Each chapter describes different players. Eisai drug development team, international familial AD consortium, AD transgenic mouse generators, AD vaccine and amyloid antibody drug developers, leading scientists on amyloid cascade hypothesis, scientists chasing non-"mainstream" target, and so on.


I really enjoyed reading those. Went through this 330 page book in 2 days. 

 

The stories actually are dramatic. AD is a lethal disease and people die. Before they die, they go through dreaded processes of loss. 

Some of "inside company power struggle" episodes reminded me of "Kousaku Shima", a Japanese manga series. The manga series were about career of a corporate "salaryman" worker and were very popular. As corporate culture and common sense for work environment have changed quite a bit in this past 20 years, I am not sure if the series are still popular, though.


The book ends with the FDA approval of Aducanumab, an antibody drug for AD, on 2021, under somewhat controversial circumstances. 

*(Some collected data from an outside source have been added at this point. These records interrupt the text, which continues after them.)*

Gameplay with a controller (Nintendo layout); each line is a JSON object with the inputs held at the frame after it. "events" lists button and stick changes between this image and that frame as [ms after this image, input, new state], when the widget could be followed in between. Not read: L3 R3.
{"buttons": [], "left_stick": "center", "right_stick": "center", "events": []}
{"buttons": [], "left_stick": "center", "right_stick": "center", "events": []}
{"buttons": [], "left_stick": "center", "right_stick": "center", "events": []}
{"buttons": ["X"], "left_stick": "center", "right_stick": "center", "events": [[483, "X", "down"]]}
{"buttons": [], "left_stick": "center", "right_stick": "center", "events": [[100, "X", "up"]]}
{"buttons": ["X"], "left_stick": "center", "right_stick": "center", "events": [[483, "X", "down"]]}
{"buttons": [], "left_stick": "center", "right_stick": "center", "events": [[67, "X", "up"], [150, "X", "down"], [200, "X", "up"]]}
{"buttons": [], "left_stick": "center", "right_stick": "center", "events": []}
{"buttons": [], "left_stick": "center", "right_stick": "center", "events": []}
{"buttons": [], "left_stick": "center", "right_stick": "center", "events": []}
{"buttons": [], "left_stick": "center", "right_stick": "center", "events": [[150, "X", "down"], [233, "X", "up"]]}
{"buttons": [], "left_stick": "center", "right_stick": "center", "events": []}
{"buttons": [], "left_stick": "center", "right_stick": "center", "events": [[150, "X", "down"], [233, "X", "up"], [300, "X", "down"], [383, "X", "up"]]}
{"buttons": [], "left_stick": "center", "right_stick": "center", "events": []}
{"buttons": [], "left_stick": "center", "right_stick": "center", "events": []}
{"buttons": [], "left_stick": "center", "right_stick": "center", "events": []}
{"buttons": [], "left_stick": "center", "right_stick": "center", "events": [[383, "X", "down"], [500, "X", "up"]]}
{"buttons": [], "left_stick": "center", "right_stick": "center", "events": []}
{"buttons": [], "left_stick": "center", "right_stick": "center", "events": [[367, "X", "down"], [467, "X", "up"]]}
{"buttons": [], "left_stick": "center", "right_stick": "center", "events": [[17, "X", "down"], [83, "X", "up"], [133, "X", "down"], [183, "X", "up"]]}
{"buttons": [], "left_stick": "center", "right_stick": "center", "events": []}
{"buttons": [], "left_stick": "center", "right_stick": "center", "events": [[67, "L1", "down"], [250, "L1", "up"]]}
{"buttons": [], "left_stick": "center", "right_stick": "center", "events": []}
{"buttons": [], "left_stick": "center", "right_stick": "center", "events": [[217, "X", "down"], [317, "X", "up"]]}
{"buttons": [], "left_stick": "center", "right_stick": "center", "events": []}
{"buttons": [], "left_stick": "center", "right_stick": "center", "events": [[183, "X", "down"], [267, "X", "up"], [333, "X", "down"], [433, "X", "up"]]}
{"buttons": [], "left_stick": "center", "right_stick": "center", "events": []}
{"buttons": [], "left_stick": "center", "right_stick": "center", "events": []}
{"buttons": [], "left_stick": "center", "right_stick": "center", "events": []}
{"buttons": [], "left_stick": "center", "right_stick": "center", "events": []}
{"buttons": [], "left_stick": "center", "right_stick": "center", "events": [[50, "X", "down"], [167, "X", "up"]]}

Controversial as it was, it was undeniable that the FDA approval gave some momentum and hope to AD drug developers. Now, second anti-amyloid drug is about to launch, and other drugs are being tested. 


New drugs that work represent humankinds' progress and answers to people's hope.

Also, new drug is where the money is.


As a researcher/scientist, I have a few ideas as well as questions on the AD drug field. Yet the progress in 35 years portrayed in this book was undeniably important.




[book cover]


Many American AD researchers and scientists were interviewed and appeared in the book. This book ought to be translated to English.